Wayne Clark

No. 13, 11
- Position: Quarterback

Personal information
- Born: May 30, 1947 (age 79) Oskaloosa, Iowa, U.S.
- Listed height: 6 ft 2 in (1.88 m)
- Listed weight: 203 lb (92 kg)

Career information
- High school: Buckeye Union (Buckeye, Arizona)
- College: Miami (FL)
- NFL draft: 1970: 8th round, 198th overall pick

Career history
- San Diego Chargers (1970–1973); Cincinnati Bengals (1974); Kansas City Chiefs (1975);

Career NFL statistics
- Passing attempts: 120
- Passing completions: 52
- Completion percentage: 43.3%
- TD–INT: 0–14
- Passing yards: 745
- Passer rating: 24.5
- Stats at Pro Football Reference

= Wayne Clark (quarterback) =

American football player (born 1947)

Wayne Maurice Clark (born May 30, 1947) is an American former professional football player who was a quarterback in the National Football League (NFL).
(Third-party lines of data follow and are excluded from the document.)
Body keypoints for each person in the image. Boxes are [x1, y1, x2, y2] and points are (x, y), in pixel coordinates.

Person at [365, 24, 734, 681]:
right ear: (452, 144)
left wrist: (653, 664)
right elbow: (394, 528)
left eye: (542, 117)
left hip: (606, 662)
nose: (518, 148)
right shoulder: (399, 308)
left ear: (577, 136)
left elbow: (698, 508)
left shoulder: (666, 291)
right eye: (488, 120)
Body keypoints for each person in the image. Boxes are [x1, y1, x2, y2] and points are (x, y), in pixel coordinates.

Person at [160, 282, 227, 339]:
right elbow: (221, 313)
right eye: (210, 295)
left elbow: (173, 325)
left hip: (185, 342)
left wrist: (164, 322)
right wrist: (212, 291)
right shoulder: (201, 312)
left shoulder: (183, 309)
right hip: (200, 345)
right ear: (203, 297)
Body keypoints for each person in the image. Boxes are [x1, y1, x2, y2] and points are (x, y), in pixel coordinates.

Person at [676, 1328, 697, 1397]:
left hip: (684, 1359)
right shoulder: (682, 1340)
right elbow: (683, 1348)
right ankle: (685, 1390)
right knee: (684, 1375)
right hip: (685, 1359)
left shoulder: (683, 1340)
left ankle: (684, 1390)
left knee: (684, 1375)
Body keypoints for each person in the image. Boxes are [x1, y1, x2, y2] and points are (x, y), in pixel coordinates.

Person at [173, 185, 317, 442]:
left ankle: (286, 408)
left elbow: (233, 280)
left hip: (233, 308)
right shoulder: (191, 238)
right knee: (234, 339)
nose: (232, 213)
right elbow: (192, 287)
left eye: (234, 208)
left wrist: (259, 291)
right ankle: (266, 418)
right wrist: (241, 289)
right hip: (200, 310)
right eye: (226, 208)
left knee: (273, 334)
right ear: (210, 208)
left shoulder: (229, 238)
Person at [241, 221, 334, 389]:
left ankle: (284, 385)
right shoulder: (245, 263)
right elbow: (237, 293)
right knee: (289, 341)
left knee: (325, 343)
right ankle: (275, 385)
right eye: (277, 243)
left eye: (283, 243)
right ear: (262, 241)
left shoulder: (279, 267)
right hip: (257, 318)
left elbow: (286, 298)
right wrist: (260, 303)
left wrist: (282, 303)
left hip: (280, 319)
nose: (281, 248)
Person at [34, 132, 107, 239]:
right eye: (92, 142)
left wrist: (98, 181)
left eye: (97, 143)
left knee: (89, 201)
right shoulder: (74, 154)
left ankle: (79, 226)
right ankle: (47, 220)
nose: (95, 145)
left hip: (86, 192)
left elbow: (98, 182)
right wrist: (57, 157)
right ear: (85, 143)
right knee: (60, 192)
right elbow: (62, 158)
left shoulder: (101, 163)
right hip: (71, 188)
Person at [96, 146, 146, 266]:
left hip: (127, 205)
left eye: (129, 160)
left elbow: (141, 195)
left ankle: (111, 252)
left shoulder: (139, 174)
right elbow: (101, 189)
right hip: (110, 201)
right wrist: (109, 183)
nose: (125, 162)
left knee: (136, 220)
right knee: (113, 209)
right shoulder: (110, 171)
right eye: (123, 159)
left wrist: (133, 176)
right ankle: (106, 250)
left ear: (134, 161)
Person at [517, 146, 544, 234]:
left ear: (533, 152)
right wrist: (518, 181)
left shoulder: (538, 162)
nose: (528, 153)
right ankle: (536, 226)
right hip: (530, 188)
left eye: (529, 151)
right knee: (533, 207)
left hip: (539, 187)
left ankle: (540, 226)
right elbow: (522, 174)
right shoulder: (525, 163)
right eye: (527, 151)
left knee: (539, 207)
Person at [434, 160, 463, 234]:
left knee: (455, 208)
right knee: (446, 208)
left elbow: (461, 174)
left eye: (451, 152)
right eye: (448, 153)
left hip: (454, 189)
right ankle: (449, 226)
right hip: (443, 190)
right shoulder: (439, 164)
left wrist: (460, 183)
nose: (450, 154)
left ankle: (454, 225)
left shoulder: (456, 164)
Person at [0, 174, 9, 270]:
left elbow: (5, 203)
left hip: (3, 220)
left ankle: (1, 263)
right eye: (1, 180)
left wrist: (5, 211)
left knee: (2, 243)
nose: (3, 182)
He was selected by the San Diego Chargers in the eighth round of the 1970 NFL draft. He played college football for the United States International Gulls and Miami Hurricanes. After his career, Clark was discovered to have chronic traumatic encephalopathy.

Clark also played for the Cincinnati Bengals and Kansas City Chiefs.